I have been meaning to put together a blog entry for a long time, but finding time has been difficult. We went to the Eastern Sierras, where I was chased (briefly) by a bear. Lehman has tanked, and AIG has been on the brink. Freddie and Fannie are gone. Our house still needs work. I finally got my green card, right in time to see the economy go south. Lightroom 2 came out. And there were more events besides that I would rather not mention here. Where do I begin?
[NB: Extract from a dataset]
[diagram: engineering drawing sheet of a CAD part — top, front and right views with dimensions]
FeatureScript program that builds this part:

About the only big thing that I haven't covered here is programming and work. So I'll focus on that. My lisp hacking of late has been pretty routine. In fact, all my hacking has been pretty routine. I've been developing the server portion of our software, and it has been going as well as can be expected. Try as I might, I can't think of anything truly interesting I've done over the past few weeks. Time has been spent on bug fixing and other such tasks. Instead, I'll turn to one of the key aspects of our software: the manipulation of knowledge as a graph. This also ties in with one of my previous posts on hypergraphs.
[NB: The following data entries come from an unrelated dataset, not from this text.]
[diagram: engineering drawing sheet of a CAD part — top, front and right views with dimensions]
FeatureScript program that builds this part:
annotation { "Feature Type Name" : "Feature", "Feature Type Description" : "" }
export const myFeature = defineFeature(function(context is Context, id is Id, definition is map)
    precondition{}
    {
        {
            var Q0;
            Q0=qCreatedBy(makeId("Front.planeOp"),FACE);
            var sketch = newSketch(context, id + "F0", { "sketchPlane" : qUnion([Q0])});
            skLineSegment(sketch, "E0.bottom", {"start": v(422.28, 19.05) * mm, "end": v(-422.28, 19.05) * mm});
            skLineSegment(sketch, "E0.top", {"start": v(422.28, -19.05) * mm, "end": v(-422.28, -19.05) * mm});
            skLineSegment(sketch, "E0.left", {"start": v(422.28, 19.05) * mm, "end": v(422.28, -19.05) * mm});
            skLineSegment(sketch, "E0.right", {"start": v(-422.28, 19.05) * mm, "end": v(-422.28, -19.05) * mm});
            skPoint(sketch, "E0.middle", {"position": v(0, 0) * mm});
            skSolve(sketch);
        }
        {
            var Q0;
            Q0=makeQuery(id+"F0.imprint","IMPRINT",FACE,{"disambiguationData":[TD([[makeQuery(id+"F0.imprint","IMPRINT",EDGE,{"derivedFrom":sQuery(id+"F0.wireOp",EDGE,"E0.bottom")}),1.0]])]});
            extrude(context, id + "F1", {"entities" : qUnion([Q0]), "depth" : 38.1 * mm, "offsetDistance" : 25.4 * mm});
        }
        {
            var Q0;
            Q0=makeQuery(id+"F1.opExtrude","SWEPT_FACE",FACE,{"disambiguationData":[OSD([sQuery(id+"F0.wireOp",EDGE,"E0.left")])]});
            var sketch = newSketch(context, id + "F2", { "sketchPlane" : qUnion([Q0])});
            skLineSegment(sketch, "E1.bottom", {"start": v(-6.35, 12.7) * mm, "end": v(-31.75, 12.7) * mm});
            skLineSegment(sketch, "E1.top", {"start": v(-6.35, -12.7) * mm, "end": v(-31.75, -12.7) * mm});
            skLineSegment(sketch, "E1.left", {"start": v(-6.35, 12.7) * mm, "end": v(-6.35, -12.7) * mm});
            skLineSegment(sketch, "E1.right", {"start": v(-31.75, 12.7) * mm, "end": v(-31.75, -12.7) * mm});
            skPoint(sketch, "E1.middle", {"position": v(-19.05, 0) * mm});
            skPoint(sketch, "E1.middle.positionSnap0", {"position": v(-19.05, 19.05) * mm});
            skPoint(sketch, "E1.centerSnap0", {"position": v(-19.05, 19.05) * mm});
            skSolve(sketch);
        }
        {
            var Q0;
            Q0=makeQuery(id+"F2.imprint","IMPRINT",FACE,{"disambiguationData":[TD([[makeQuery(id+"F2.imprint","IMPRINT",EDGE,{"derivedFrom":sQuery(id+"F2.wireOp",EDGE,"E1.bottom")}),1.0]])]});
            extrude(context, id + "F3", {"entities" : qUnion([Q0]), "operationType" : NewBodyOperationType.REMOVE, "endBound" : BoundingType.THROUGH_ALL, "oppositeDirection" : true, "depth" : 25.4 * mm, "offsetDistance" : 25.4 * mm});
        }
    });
We have viewed graphs as labeled edges connecting nodes. This has the obvious deficiency that this type of data structure falls outside the scope of many standard graph algorithms. My initial approach to addressing this problem was to construct different types of graphs to tackle the various algorithmic problems we faced.

One of the graph types was an edge graph. This graph has two types of nodes: one representing nodes, and the other representing edges. Suppose we have a triple (n1 s n2) in our KB. This translates to a graph with three nodes: n1, n1sn2, and n2. The edges in this graph are n1->n1sn2, n1sn2->n2. Slots don't have an explicit representation in this scheme. They are instead replaced with a representation of the complete edge.
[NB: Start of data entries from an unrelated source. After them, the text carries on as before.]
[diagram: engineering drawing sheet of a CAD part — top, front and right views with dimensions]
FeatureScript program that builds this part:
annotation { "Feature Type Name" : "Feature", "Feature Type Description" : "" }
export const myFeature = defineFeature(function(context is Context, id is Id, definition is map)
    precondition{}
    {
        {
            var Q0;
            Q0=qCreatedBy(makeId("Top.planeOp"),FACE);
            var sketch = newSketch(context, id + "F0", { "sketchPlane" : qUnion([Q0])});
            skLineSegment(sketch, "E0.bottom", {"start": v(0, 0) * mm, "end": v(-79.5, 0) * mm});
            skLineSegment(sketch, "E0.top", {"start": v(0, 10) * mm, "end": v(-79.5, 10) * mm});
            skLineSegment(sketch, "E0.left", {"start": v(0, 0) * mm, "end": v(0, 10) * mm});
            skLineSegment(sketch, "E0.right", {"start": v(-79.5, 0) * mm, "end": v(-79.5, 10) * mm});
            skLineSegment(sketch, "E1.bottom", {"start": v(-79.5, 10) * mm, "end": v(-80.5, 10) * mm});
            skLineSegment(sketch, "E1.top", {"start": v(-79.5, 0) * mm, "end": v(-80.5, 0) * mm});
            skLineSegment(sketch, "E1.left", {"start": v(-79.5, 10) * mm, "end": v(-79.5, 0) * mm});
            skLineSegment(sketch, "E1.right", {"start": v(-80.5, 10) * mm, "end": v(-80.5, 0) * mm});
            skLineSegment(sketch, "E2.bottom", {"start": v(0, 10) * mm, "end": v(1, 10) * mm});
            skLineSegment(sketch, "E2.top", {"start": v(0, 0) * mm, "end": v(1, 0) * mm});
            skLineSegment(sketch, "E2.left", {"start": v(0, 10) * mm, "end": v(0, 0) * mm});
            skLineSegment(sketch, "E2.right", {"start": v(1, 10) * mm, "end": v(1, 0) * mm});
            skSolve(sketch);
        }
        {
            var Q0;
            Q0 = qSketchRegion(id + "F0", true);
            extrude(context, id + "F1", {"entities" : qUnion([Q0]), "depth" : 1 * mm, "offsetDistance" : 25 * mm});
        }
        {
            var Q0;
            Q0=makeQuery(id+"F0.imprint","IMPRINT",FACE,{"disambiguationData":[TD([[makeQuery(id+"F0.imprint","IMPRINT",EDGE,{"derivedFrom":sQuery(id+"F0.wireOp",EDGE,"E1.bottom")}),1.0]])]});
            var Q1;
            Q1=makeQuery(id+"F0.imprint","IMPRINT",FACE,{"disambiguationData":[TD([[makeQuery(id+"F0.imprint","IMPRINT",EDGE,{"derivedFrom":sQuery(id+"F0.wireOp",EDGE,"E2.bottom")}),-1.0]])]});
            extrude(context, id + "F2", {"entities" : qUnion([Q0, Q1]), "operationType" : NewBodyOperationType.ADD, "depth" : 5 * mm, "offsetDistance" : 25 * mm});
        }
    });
Another type of graph is the node graph. Given a triple (n1 s n2) in our KB, we reduce it to an edge n1->n2 in our graph. Similarly, we can also define an "edge graph". Suppose we have two triples (n1 s1 n2) and (n2 s2 n3) in our KB. We can define an edge in our graph n1s1n2->n2s2n3 in our graph.

It is critical that these are not general purpose KB representation schemes. These are merely mechanisms for reducing the KB to a representation useful for solving certain problems. Hypergraphs by contrast provide a faithful representation of the triples in a knowledge base. A hypergraph could thus serve both purposes: represent the KB and provide a basis for implementing various knowledge manipulation algorithms.

So, how would DFS look in a hypergraph? I've picked on DFS as it is a key algorithm for finding certain structures in our KB. The answer is heavily dependent on the graph representation we choose. Suppose we choose to represent edges as a directed hypergraph. This can be done in one of two ways for a triple (n1 s n2): n1->{s,n2}, and . The former differentiates between the subject, predicate and object by assuming that the predicate is always clearly distinguishable from the object. This assumption is probably not going to hold for arbitrary KBs, so we must abandon this representation. The alternative has us store each hyperedge as an ordered tuple, which tends to go against standard hypergraph formalisms. However, it can reliably represent arbitrary triples correctly.

I must end this blog entry here, as I don't have a formal representation of the hypergraph. Implementing DFS over a representation is straightforward. The basic principle for DFS still applies: start with a root. Mark the current object as visited, then visit the next object. Don't visit any object multiple times. As such, DFS and BFS are straightforward general purpose graph algorithms. So most of the algorithms that build upon these can be straightforwardly translated to hypergraphs. But! It isn't the case that the results of the algorithms would be interpreted the same way as in ordinary graphs.